*** Block opens ***
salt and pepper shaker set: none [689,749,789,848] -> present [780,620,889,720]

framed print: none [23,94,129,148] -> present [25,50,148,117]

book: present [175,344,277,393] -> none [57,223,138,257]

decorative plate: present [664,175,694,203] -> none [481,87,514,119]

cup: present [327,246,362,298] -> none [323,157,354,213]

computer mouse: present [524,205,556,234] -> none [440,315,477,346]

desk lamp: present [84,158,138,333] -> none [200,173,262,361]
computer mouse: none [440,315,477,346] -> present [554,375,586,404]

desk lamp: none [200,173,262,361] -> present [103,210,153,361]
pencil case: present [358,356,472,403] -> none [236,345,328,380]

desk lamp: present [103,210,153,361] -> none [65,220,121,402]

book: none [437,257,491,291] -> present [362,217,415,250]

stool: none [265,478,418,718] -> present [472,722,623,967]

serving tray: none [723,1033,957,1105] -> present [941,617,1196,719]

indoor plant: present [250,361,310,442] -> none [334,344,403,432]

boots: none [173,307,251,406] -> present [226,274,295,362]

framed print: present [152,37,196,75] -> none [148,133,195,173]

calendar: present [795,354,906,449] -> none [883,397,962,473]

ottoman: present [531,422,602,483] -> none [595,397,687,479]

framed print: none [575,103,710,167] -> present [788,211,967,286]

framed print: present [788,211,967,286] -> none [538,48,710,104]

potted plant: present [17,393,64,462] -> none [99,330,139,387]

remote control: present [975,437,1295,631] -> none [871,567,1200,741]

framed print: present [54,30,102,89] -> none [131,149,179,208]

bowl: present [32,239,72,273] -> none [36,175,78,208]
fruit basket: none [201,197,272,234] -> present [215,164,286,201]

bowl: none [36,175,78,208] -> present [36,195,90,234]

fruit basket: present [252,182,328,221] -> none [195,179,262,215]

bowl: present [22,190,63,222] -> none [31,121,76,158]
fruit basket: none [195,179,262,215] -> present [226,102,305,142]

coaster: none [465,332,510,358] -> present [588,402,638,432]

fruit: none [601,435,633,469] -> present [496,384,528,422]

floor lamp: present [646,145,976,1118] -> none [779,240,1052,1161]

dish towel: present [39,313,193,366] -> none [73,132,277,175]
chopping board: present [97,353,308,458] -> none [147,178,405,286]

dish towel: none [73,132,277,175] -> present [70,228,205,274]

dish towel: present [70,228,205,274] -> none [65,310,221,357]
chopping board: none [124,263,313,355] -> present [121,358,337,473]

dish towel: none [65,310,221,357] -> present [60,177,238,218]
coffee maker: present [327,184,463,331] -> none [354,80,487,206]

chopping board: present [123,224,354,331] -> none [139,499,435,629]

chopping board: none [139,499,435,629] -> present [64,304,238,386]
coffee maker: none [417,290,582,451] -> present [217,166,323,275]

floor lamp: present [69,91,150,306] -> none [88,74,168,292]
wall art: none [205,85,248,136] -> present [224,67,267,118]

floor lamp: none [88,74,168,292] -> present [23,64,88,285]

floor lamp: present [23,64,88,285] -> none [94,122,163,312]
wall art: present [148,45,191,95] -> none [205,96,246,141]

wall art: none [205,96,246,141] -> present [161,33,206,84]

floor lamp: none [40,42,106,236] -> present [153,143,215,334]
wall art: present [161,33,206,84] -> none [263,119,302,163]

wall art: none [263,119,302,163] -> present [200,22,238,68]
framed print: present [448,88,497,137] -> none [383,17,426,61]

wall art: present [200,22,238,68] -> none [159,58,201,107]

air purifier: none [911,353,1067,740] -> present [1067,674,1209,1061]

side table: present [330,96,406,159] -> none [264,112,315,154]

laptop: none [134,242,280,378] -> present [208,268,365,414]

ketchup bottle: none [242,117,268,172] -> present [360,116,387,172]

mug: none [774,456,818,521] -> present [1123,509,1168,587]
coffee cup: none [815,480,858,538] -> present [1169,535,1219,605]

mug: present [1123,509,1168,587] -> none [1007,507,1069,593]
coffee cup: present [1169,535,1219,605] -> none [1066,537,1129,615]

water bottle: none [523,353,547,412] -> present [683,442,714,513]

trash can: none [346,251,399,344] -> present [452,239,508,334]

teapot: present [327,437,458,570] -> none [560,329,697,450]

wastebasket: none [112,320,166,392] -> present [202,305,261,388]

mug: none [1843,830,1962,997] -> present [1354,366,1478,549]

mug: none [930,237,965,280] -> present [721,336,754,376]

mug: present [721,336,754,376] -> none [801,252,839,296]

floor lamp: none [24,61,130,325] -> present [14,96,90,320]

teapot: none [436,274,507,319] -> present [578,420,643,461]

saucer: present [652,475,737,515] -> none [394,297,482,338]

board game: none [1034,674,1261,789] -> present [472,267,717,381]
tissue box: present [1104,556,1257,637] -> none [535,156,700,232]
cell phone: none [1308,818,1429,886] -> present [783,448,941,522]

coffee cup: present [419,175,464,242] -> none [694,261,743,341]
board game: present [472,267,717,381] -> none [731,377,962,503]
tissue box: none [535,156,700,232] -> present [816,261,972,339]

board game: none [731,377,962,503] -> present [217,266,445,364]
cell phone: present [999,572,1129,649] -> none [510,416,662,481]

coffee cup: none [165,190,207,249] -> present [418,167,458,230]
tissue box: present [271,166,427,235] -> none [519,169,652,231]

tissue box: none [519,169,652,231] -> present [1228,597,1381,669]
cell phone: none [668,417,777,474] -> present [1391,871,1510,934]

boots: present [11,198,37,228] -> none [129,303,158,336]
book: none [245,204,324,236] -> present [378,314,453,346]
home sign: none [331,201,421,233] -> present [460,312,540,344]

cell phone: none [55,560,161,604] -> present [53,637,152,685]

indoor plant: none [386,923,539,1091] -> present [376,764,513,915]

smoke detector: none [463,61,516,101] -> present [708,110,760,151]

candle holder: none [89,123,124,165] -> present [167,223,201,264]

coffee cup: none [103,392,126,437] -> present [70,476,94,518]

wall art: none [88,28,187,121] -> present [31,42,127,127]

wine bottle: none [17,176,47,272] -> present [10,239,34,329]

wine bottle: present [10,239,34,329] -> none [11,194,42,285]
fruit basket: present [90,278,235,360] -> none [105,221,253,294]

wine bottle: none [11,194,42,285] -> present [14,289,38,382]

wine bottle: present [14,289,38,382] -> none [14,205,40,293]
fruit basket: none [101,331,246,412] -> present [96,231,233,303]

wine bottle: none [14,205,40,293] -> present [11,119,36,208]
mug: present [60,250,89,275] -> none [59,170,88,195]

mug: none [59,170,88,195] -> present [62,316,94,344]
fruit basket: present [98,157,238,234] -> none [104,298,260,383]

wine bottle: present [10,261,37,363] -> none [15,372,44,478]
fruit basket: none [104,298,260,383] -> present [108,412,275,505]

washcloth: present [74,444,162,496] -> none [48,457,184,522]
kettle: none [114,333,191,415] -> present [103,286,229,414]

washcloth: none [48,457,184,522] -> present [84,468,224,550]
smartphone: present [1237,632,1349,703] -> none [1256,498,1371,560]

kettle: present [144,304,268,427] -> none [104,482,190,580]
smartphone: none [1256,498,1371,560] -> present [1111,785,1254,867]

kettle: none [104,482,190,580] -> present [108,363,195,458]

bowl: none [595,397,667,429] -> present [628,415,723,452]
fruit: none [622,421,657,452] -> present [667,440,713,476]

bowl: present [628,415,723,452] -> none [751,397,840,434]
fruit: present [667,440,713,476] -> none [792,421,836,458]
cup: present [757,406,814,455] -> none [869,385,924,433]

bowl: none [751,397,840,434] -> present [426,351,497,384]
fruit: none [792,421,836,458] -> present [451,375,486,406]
*** Block closes ***
## Task requirements
Write out the entries above once more, without altering anything.

## Output of the exercise
salt and pepper shaker set: none [689,749,789,848] -> present [780,620,889,720]

framed print: none [23,94,129,148] -> present [25,50,148,117]

book: present [175,344,277,393] -> none [57,223,138,257]

decorative plate: present [664,175,694,203] -> none [481,87,514,119]

cup: present [327,246,362,298] -> none [323,157,354,213]

computer mouse: present [524,205,556,234] -> none [440,315,477,346]

desk lamp: present [84,158,138,333] -> none [200,173,262,361]
computer mouse: none [440,315,477,346] -> present [554,375,586,404]

desk lamp: none [200,173,262,361] -> present [103,210,153,361]
pencil case: present [358,356,472,403] -> none [236,345,328,380]

desk lamp: present [103,210,153,361] -> none [65,220,121,402]

book: none [437,257,491,291] -> present [362,217,415,250]

stool: none [265,478,418,718] -> present [472,722,623,967]

serving tray: none [723,1033,957,1105] -> present [941,617,1196,719]

indoor plant: present [250,361,310,442] -> none [334,344,403,432]

boots: none [173,307,251,406] -> present [226,274,295,362]

framed print: present [152,37,196,75] -> none [148,133,195,173]

calendar: present [795,354,906,449] -> none [883,397,962,473]

ottoman: present [531,422,602,483] -> none [595,397,687,479]

framed print: none [575,103,710,167] -> present [788,211,967,286]

framed print: present [788,211,967,286] -> none [538,48,710,104]

potted plant: present [17,393,64,462] -> none [99,330,139,387]

remote control: present [975,437,1295,631] -> none [871,567,1200,741]

framed print: present [54,30,102,89] -> none [131,149,179,208]

bowl: present [32,239,72,273] -> none [36,175,78,208]
fruit basket: none [201,197,272,234] -> present [215,164,286,201]

bowl: none [36,175,78,208] -> present [36,195,90,234]

fruit basket: present [252,182,328,221] -> none [195,179,262,215]

bowl: present [22,190,63,222] -> none [31,121,76,158]
fruit basket: none [195,179,262,215] -> present [226,102,305,142]

coaster: none [465,332,510,358] -> present [588,402,638,432]

fruit: none [601,435,633,469] -> present [496,384,528,422]

floor lamp: present [646,145,976,1118] -> none [779,240,1052,1161]

dish towel: present [39,313,193,366] -> none [73,132,277,175]
chopping board: present [97,353,308,458] -> none [147,178,405,286]

dish towel: none [73,132,277,175] -> present [70,228,205,274]

dish towel: present [70,228,205,274] -> none [65,310,221,357]
chopping board: none [124,263,313,355] -> present [121,358,337,473]

dish towel: none [65,310,221,357] -> present [60,177,238,218]
coffee maker: present [327,184,463,331] -> none [354,80,487,206]

chopping board: present [123,224,354,331] -> none [139,499,435,629]

chopping board: none [139,499,435,629] -> present [64,304,238,386]
coffee maker: none [417,290,582,451] -> present [217,166,323,275]

floor lamp: present [69,91,150,306] -> none [88,74,168,292]
wall art: none [205,85,248,136] -> present [224,67,267,118]

floor lamp: none [88,74,168,292] -> present [23,64,88,285]

floor lamp: present [23,64,88,285] -> none [94,122,163,312]
wall art: present [148,45,191,95] -> none [205,96,246,141]

wall art: none [205,96,246,141] -> present [161,33,206,84]

floor lamp: none [40,42,106,236] -> present [153,143,215,334]
wall art: present [161,33,206,84] -> none [263,119,302,163]

wall art: none [263,119,302,163] -> present [200,22,238,68]
framed print: present [448,88,497,137] -> none [383,17,426,61]

wall art: present [200,22,238,68] -> none [159,58,201,107]

air purifier: none [911,353,1067,740] -> present [1067,674,1209,1061]

side table: present [330,96,406,159] -> none [264,112,315,154]

laptop: none [134,242,280,378] -> present [208,268,365,414]

ketchup bottle: none [242,117,268,172] -> present [360,116,387,172]

mug: none [774,456,818,521] -> present [1123,509,1168,587]
coffee cup: none [815,480,858,538] -> present [1169,535,1219,605]

mug: present [1123,509,1168,587] -> none [1007,507,1069,593]
coffee cup: present [1169,535,1219,605] -> none [1066,537,1129,615]

water bottle: none [523,353,547,412] -> present [683,442,714,513]

trash can: none [346,251,399,344] -> present [452,239,508,334]

teapot: present [327,437,458,570] -> none [560,329,697,450]

wastebasket: none [112,320,166,392] -> present [202,305,261,388]

mug: none [1843,830,1962,997] -> present [1354,366,1478,549]

mug: none [930,237,965,280] -> present [721,336,754,376]

mug: present [721,336,754,376] -> none [801,252,839,296]

floor lamp: none [24,61,130,325] -> present [14,96,90,320]

teapot: none [436,274,507,319] -> present [578,420,643,461]

saucer: present [652,475,737,515] -> none [394,297,482,338]

board game: none [1034,674,1261,789] -> present [472,267,717,381]
tissue box: present [1104,556,1257,637] -> none [535,156,700,232]
cell phone: none [1308,818,1429,886] -> present [783,448,941,522]

coffee cup: present [419,175,464,242] -> none [694,261,743,341]
board game: present [472,267,717,381] -> none [731,377,962,503]
tissue box: none [535,156,700,232] -> present [816,261,972,339]

board game: none [731,377,962,503] -> present [217,266,445,364]
cell phone: present [999,572,1129,649] -> none [510,416,662,481]

coffee cup: none [165,190,207,249] -> present [418,167,458,230]
tissue box: present [271,166,427,235] -> none [519,169,652,231]

tissue box: none [519,169,652,231] -> present [1228,597,1381,669]
cell phone: none [668,417,777,474] -> present [1391,871,1510,934]

boots: present [11,198,37,228] -> none [129,303,158,336]
book: none [245,204,324,236] -> present [378,314,453,346]
home sign: none [331,201,421,233] -> present [460,312,540,344]

cell phone: none [55,560,161,604] -> present [53,637,152,685]

indoor plant: none [386,923,539,1091] -> present [376,764,513,915]

smoke detector: none [463,61,516,101] -> present [708,110,760,151]

candle holder: none [89,123,124,165] -> present [167,223,201,264]

coffee cup: none [103,392,126,437] -> present [70,476,94,518]

wall art: none [88,28,187,121] -> present [31,42,127,127]

wine bottle: none [17,176,47,272] -> present [10,239,34,329]

wine bottle: present [10,239,34,329] -> none [11,194,42,285]
fruit basket: present [90,278,235,360] -> none [105,221,253,294]

wine bottle: none [11,194,42,285] -> present [14,289,38,382]

wine bottle: present [14,289,38,382] -> none [14,205,40,293]
fruit basket: none [101,331,246,412] -> present [96,231,233,303]

wine bottle: none [14,205,40,293] -> present [11,119,36,208]
mug: present [60,250,89,275] -> none [59,170,88,195]

mug: none [59,170,88,195] -> present [62,316,94,344]
fruit basket: present [98,157,238,234] -> none [104,298,260,383]

wine bottle: present [10,261,37,363] -> none [15,372,44,478]
fruit basket: none [104,298,260,383] -> present [108,412,275,505]

washcloth: present [74,444,162,496] -> none [48,457,184,522]
kettle: none [114,333,191,415] -> present [103,286,229,414]

washcloth: none [48,457,184,522] -> present [84,468,224,550]
smartphone: present [1237,632,1349,703] -> none [1256,498,1371,560]

kettle: present [144,304,268,427] -> none [104,482,190,580]
smartphone: none [1256,498,1371,560] -> present [1111,785,1254,867]

kettle: none [104,482,190,580] -> present [108,363,195,458]

bowl: none [595,397,667,429] -> present [628,415,723,452]
fruit: none [622,421,657,452] -> present [667,440,713,476]

bowl: present [628,415,723,452] -> none [751,397,840,434]
fruit: present [667,440,713,476] -> none [792,421,836,458]
cup: present [757,406,814,455] -> none [869,385,924,433]

bowl: none [751,397,840,434] -> present [426,351,497,384]
fruit: none [792,421,836,458] -> present [451,375,486,406]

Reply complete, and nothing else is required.